Em Setembro, recebeu pela última vez os 40 euros de subsídio de transporte atribuído pela embaixada, adiantando ter dificuldades para conseguir ir a consultas e exames por falta de dinheiro para os transportes. Por isso, veio ao encontro com o embaixador para expor a sua situação que classificou como “desesperada”.

Os testemunhos de atrasos no pagamento dos apoios sociais por parte de São Tomé e Príncipe sucederam-se na reunião, com várias histórias de medicamentos que ficaram por comprar e de tratamentos que foram interrompidos.

Há mais de cinco anos em tratamentos e depois de duas operações, Cristiano Diogo, 63 anos, militar na reserva, continua em Portugal sobre vigilância médica e a viver em casa da filha. “Há muita gente aqui a passar mal, a passar fome. São pessoas que trabalharam muito em São Tomé e Príncipe”, disse, acrescentando que “há pessoas que não conseguem ter uma refeição por dia” Cristiano Diogo diz que os doentes ficam meses sem receber o subsídio de transporte e que os atrasos nos apoios são constantes.

“As pessoas falham as consultas e os tratamentos e muitas vezes apanham multas do “pica” porque se aventuram sem passe” nos transportes, adiantou.

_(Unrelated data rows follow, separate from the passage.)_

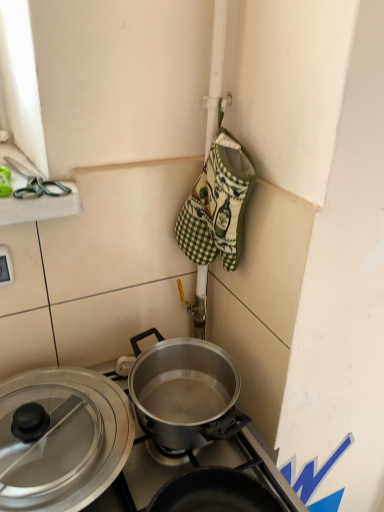
This screenshot has width=384, height=512. What are the coordinates of `green plastic scissors at upper left` in the screenshot? It's located at (36, 183).

Where is `transparent glass lid at lower left`? transparent glass lid at lower left is located at coordinates (64, 440).

Describe the element at coordinates (218, 205) in the screenshot. I see `green checkered oven mitt at center` at that location.

The image size is (384, 512). I want to click on green plastic scissors at upper left, so click(x=36, y=183).

Are polished silver pot at center and white plastic electric outlet at lower left located far from each other?

Actually, polished silver pot at center and white plastic electric outlet at lower left are a little close together.

Does point (72, 436) appear closer or farther from the camera than point (11, 273)?

Point (72, 436).

From the image's perspective, is polished silver pot at center above white plastic electric outlet at lower left?

No, from the image's perspective, polished silver pot at center is not above white plastic electric outlet at lower left.

Could you tell me if polished silver pot at center is turned towards white plastic electric outlet at lower left?

No, polished silver pot at center is not oriented towards white plastic electric outlet at lower left.

Which object is positioned more to the right, green plastic scissors at upper left or green checkered oven mitt at center?

green checkered oven mitt at center.

In the image, is green plastic scissors at upper left positioned in front of or behind green checkered oven mitt at center?

green plastic scissors at upper left is positioned closer to the viewer than green checkered oven mitt at center.

Which point is more distant from viewer, [30,184] or [191,196]?

The point [191,196] is farther from the camera.

From the image's perspective, is green plastic scissors at upper left above or below green checkered oven mitt at center?

green plastic scissors at upper left is above green checkered oven mitt at center.

Is transparent glass lid at lower left touching green plastic scissors at upper left?

No, transparent glass lid at lower left is not in contact with green plastic scissors at upper left.

How different are the orientations of transparent glass lid at lower left and green plastic scissors at upper left in degrees?

transparent glass lid at lower left and green plastic scissors at upper left are facing 3.31 degrees away from each other.

Considering the sizes of objects transparent glass lid at lower left and green plastic scissors at upper left in the image provided, who is shorter, transparent glass lid at lower left or green plastic scissors at upper left?

Standing shorter between the two is green plastic scissors at upper left.

Which point is more distant from viewer, (83, 493) or (56, 191)?

The point (56, 191) is farther from the camera.

In terms of size, does green checkered oven mitt at center appear bigger or smaller than transparent glass lid at lower left?

Considering their sizes, green checkered oven mitt at center takes up less space than transparent glass lid at lower left.

From the image's perspective, which one is positioned higher, green checkered oven mitt at center or transparent glass lid at lower left?

green checkered oven mitt at center appears higher in the image.

Based on the photo, considering the relative sizes of green checkered oven mitt at center and transparent glass lid at lower left in the image provided, is green checkered oven mitt at center wider than transparent glass lid at lower left?

Incorrect, the width of green checkered oven mitt at center does not surpass that of transparent glass lid at lower left.

Would you say green checkered oven mitt at center is to the left or to the right of transparent glass lid at lower left in the picture?

green checkered oven mitt at center is positioned on transparent glass lid at lower left's right side.

Looking at this image, is green checkered oven mitt at center situated inside green plastic scissors at upper left or outside?

green checkered oven mitt at center is not enclosed by green plastic scissors at upper left.

In order to click on material on the right of green plastic scissors at upper left in this screenshot , I will do `click(218, 205)`.

Looking at the image, does green checkered oven mitt at center seem bigger or smaller compared to green plastic scissors at upper left?

Considering their sizes, green checkered oven mitt at center takes up more space than green plastic scissors at upper left.

From the image's perspective, is polished silver pot at center positioned above or below transparent glass lid at lower left?

Based on their image positions, polished silver pot at center is located above transparent glass lid at lower left.

Is polished silver pot at center further to camera compared to transparent glass lid at lower left?

Yes, polished silver pot at center is further from the viewer.

Is polished silver pot at center smaller than transparent glass lid at lower left?

Incorrect, polished silver pot at center is not smaller in size than transparent glass lid at lower left.

Considering the sizes of white plastic electric outlet at lower left and transparent glass lid at lower left in the image, is white plastic electric outlet at lower left taller or shorter than transparent glass lid at lower left?

In the image, white plastic electric outlet at lower left appears to be shorter than transparent glass lid at lower left.

Identify the location of pot/pan to the right of white plastic electric outlet at lower left. (64, 440).

Considering the sizes of objects white plastic electric outlet at lower left and transparent glass lid at lower left in the image provided, who is wider, white plastic electric outlet at lower left or transparent glass lid at lower left?

With larger width is transparent glass lid at lower left.

Based on the photo, from the image's perspective, relative to transparent glass lid at lower left, is white plastic electric outlet at lower left above or below?

Based on their image positions, white plastic electric outlet at lower left is located above transparent glass lid at lower left.

The image size is (384, 512). Find the location of `electric outlet above the polished silver pot at center (from the image's perspective)`. electric outlet above the polished silver pot at center (from the image's perspective) is located at coordinates (6, 266).

Find the location of `scissors above the green checkered oven mitt at center (from a real-world perspective)`. scissors above the green checkered oven mitt at center (from a real-world perspective) is located at coordinates (36, 183).

Based on their spatial positions, is green plastic scissors at upper left or transparent glass lid at lower left closer to white plastic electric outlet at lower left?

green plastic scissors at upper left is positioned closer to the anchor white plastic electric outlet at lower left.

Considering their positions, is white plastic electric outlet at lower left positioned closer to transparent glass lid at lower left than polished silver pot at center?

polished silver pot at center lies closer to transparent glass lid at lower left than the other object.

Estimate the real-world distances between objects in this image. Which object is closer to polished silver pot at center, green checkered oven mitt at center or white plastic electric outlet at lower left?

Among the two, white plastic electric outlet at lower left is located nearer to polished silver pot at center.

Which object lies nearer to the anchor point white plastic electric outlet at lower left, green checkered oven mitt at center or transparent glass lid at lower left?

transparent glass lid at lower left is closer to white plastic electric outlet at lower left.

When comparing their distances from green checkered oven mitt at center, does polished silver pot at center or white plastic electric outlet at lower left seem closer?

Among the two, white plastic electric outlet at lower left is located nearer to green checkered oven mitt at center.

Looking at this image, considering their positions, is white plastic electric outlet at lower left positioned closer to green checkered oven mitt at center than green plastic scissors at upper left?

The object closer to green checkered oven mitt at center is green plastic scissors at upper left.

Estimate the real-world distances between objects in this image. Which object is closer to polished silver pot at center, white plastic electric outlet at lower left or green plastic scissors at upper left?

white plastic electric outlet at lower left is closer to polished silver pot at center.

Looking at this image, based on their spatial positions, is green plastic scissors at upper left or polished silver pot at center closer to transparent glass lid at lower left?

Among the two, polished silver pot at center is located nearer to transparent glass lid at lower left.

This screenshot has width=384, height=512. Identify the location of scissors between white plastic electric outlet at lower left and green checkered oven mitt at center in the horizontal direction. (36, 183).

Image resolution: width=384 pixels, height=512 pixels. In order to click on pot/pan between white plastic electric outlet at lower left and polished silver pot at center from left to right in this screenshot , I will do `click(64, 440)`.

The height and width of the screenshot is (512, 384). What are the coordinates of `material that lies between green plastic scissors at upper left and polished silver pot at center from top to bottom` in the screenshot? It's located at (218, 205).

Identify the location of material that lies between green plastic scissors at upper left and transparent glass lid at lower left from top to bottom. Image resolution: width=384 pixels, height=512 pixels. (218, 205).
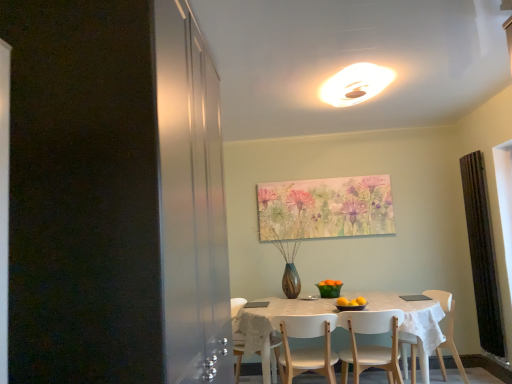
Question: Considering the positions of point (393, 322) and point (502, 342), is point (393, 322) closer or farther from the camera than point (502, 342)?

Choices:
 (A) closer
 (B) farther

Answer: (A)

Question: From a real-world perspective, is white matte chair at lower center, which appears as the 2th chair when viewed from the right, above or below black textured curtain at right?

Choices:
 (A) above
 (B) below

Answer: (B)

Question: Estimate the real-world distances between objects in this image. Which object is closer to the white glossy light fixture at upper center?

Choices:
 (A) white wood chair at center, which appears as the 1th chair when viewed from the left
 (B) white matte chair at lower center, which appears as the 2th chair when viewed from the right
 (C) white matte chair at lower right, acting as the third chair starting from the left
 (D) white glossy table at center
 (E) black textured curtain at right

Answer: (D)

Question: Estimate the real-world distances between objects in this image. Which object is farther from the white matte chair at lower right, acting as the third chair starting from the left?

Choices:
 (A) watercolor canvas at upper center
 (B) black textured curtain at right
 (C) white glossy table at center
 (D) white wood chair at center, the 3th chair in the right-to-left sequence
 (E) white matte chair at lower center, which appears as the 2th chair when viewed from the right

Answer: (A)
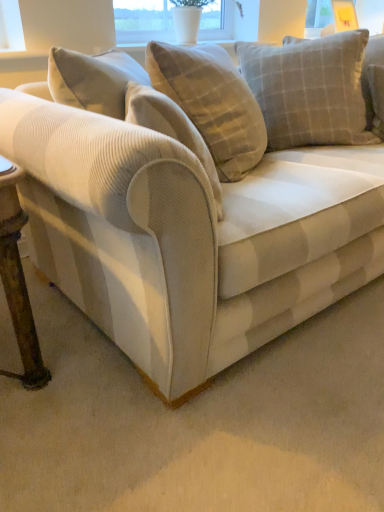
This screenshot has height=512, width=384. What do you see at coordinates (143, 21) in the screenshot?
I see `transparent glass window screen at upper center` at bounding box center [143, 21].

What do you see at coordinates (189, 230) in the screenshot? I see `velvet beige couch at center` at bounding box center [189, 230].

Where is `transparent glass window screen at upper center`? This screenshot has height=512, width=384. transparent glass window screen at upper center is located at coordinates (143, 21).

From the image's perspective, is transparent glass window screen at upper center located above light gray checkered cushion at upper right?

Correct, transparent glass window screen at upper center appears higher than light gray checkered cushion at upper right in the image.

Is transparent glass window screen at upper center taller or shorter than light gray checkered cushion at upper right?

In the image, transparent glass window screen at upper center appears to be shorter than light gray checkered cushion at upper right.

Does transparent glass window screen at upper center have a smaller size compared to light gray checkered cushion at upper right?

Indeed, transparent glass window screen at upper center has a smaller size compared to light gray checkered cushion at upper right.

Would you say transparent glass window screen at upper center is outside light gray checkered cushion at upper right?

transparent glass window screen at upper center is positioned outside light gray checkered cushion at upper right.

Is velvet beige couch at center positioned with its back to light gray checkered cushion at upper right?

Yes, velvet beige couch at center is positioned with its back facing light gray checkered cushion at upper right.

Find the location of a particular element. The width and height of the screenshot is (384, 512). pillow on the right of velvet beige couch at center is located at coordinates (310, 89).

Considering the sizes of objects velvet beige couch at center and light gray checkered cushion at upper right in the image provided, who is wider, velvet beige couch at center or light gray checkered cushion at upper right?

velvet beige couch at center.

Looking at this image, from the image's perspective, relative to light gray checkered cushion at upper right, is velvet beige couch at center above or below?

velvet beige couch at center is situated lower than light gray checkered cushion at upper right in the image.

Where is `window screen behind the velvet beige couch at center`? This screenshot has width=384, height=512. window screen behind the velvet beige couch at center is located at coordinates (143, 21).

Between velvet beige couch at center and transparent glass window screen at upper center, which one has less height?

transparent glass window screen at upper center is shorter.

From the picture: Between velvet beige couch at center and transparent glass window screen at upper center, which one has smaller size?

transparent glass window screen at upper center.

From the image's perspective, which is above, transparent glass window screen at upper center or velvet beige couch at center?

transparent glass window screen at upper center.

From the picture: Is transparent glass window screen at upper center positioned beyond the bounds of velvet beige couch at center?

Yes, transparent glass window screen at upper center is located beyond the bounds of velvet beige couch at center.

Which point is more distant from viewer, (226, 0) or (66, 219)?

The point (226, 0) is behind.

Which is more distant, (308,129) or (211,49)?

The point (308,129) is farther.

Is light gray checkered cushion at upper right shorter than velvet beige couch at center?

Indeed, light gray checkered cushion at upper right has a lesser height compared to velvet beige couch at center.

Could you tell me if light gray checkered cushion at upper right is turned towards velvet beige couch at center?

Yes, light gray checkered cushion at upper right faces towards velvet beige couch at center.

Consider the image. Is light gray checkered cushion at upper right to the left or to the right of velvet beige couch at center in the image?

light gray checkered cushion at upper right is to the right of velvet beige couch at center.

Can you confirm if light gray checkered cushion at upper right is taller than transparent glass window screen at upper center?

Correct, light gray checkered cushion at upper right is much taller as transparent glass window screen at upper center.

From the image's perspective, which one is positioned higher, light gray checkered cushion at upper right or transparent glass window screen at upper center?

transparent glass window screen at upper center is shown above in the image.

Considering the relative positions of light gray checkered cushion at upper right and transparent glass window screen at upper center in the image provided, is light gray checkered cushion at upper right to the left or to the right of transparent glass window screen at upper center?

Based on their positions, light gray checkered cushion at upper right is located to the right of transparent glass window screen at upper center.

Image resolution: width=384 pixels, height=512 pixels. There is a light gray checkered cushion at upper right. What are the coordinates of `window screen above it (from a real-world perspective)` in the screenshot? It's located at pos(143,21).

Find the location of a particular element. Image resolution: width=384 pixels, height=512 pixels. studio couch located in front of the light gray checkered cushion at upper right is located at coordinates (189, 230).

Considering their positions, is light gray checkered cushion at upper right positioned further to velvet beige couch at center than transparent glass window screen at upper center?

The object further to velvet beige couch at center is transparent glass window screen at upper center.

Based on the photo, considering their positions, is transparent glass window screen at upper center positioned closer to velvet beige couch at center than light gray checkered cushion at upper right?

Result: light gray checkered cushion at upper right is closer to velvet beige couch at center.

Looking at the image, which one is located closer to transparent glass window screen at upper center, light gray checkered cushion at upper right or velvet beige couch at center?

Among the two, light gray checkered cushion at upper right is located nearer to transparent glass window screen at upper center.

Based on their spatial positions, is velvet beige couch at center or transparent glass window screen at upper center further from light gray checkered cushion at upper right?

transparent glass window screen at upper center.

When comparing their distances from light gray checkered cushion at upper right, does transparent glass window screen at upper center or velvet beige couch at center seem further?

transparent glass window screen at upper center lies further to light gray checkered cushion at upper right than the other object.

Considering their positions, is velvet beige couch at center positioned closer to transparent glass window screen at upper center than light gray checkered cushion at upper right?

light gray checkered cushion at upper right.

At what (x,y) coordinates should I click in order to perform the action: click on pillow between velvet beige couch at center and transparent glass window screen at upper center along the z-axis. Please return your answer as a coordinate pair (x, y). The height and width of the screenshot is (512, 384). Looking at the image, I should click on (310, 89).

Este doente lamentou, por outro lado, que “tantos anos depois da independência do país ninguém se tenha lembrado de construir um hospital de referência em São Tomé e Príncipe”.

O embaixador são-tomense reconhece a legitimidade das queixas e admite atrasos “consideráveis” no pagamento dos subsídios, justificando que, desde 2015, tem havido falhas na transferência para a embaixada dos fundos destinados aos apoios sociais.

“A situação agudizou-se em 2018 e 2019. Há esforços do Governo para tentar diminuir o sofrimento dos nossos doentes, mas temos de aceitar que há uma dificuldade em honrar os compromissos mensais, que ascendem a 30 mil euros apenas para o pagamento dos títulos de transporte e alguma ajuda para medicamentos”, disse. António Espírito Santo reconhece que “há casos gritantes” de falta de alojamento e até de alimentação, o que leva a que muitos doentes vejam a sua condição médica agravada.

“Tudo isto tem contribuído para que se caracterize a situação dos doentes em Portugal como caótica”, disse, adiantando que está tentar mobilizar os parceiros sociais e algum empresariado para dar algumas respostas. Defende que o ideal seria ter “um espaço para albergar os doentes quando chegam ou quando são “despejados”, às vezes das casas dos seus próprios familiares. Falta-nos um espaço para os colocar de forma transitória”, disse.

António Espírito Santo diz ter a garantia de que o primeiro-ministro está a trabalhar para encontrar uma resposta, mas sustenta que a solução tem de ser estrutural. “O país não tem recursos hoje, mas tem de pensar na construção de um hospital adaptado às novas enfermidades, ao novo contexto social e ao número de habitantes”, disse.

O diplomata defende ainda que deve ser discutido o envolvimento da Segurança Social no apoio aos doentes deslocados em Portugal, lembrando que, em muitos casos, são pessoas que contribuíram mais de 30 anos e estão em Portugal “atiradas à sua sorte”.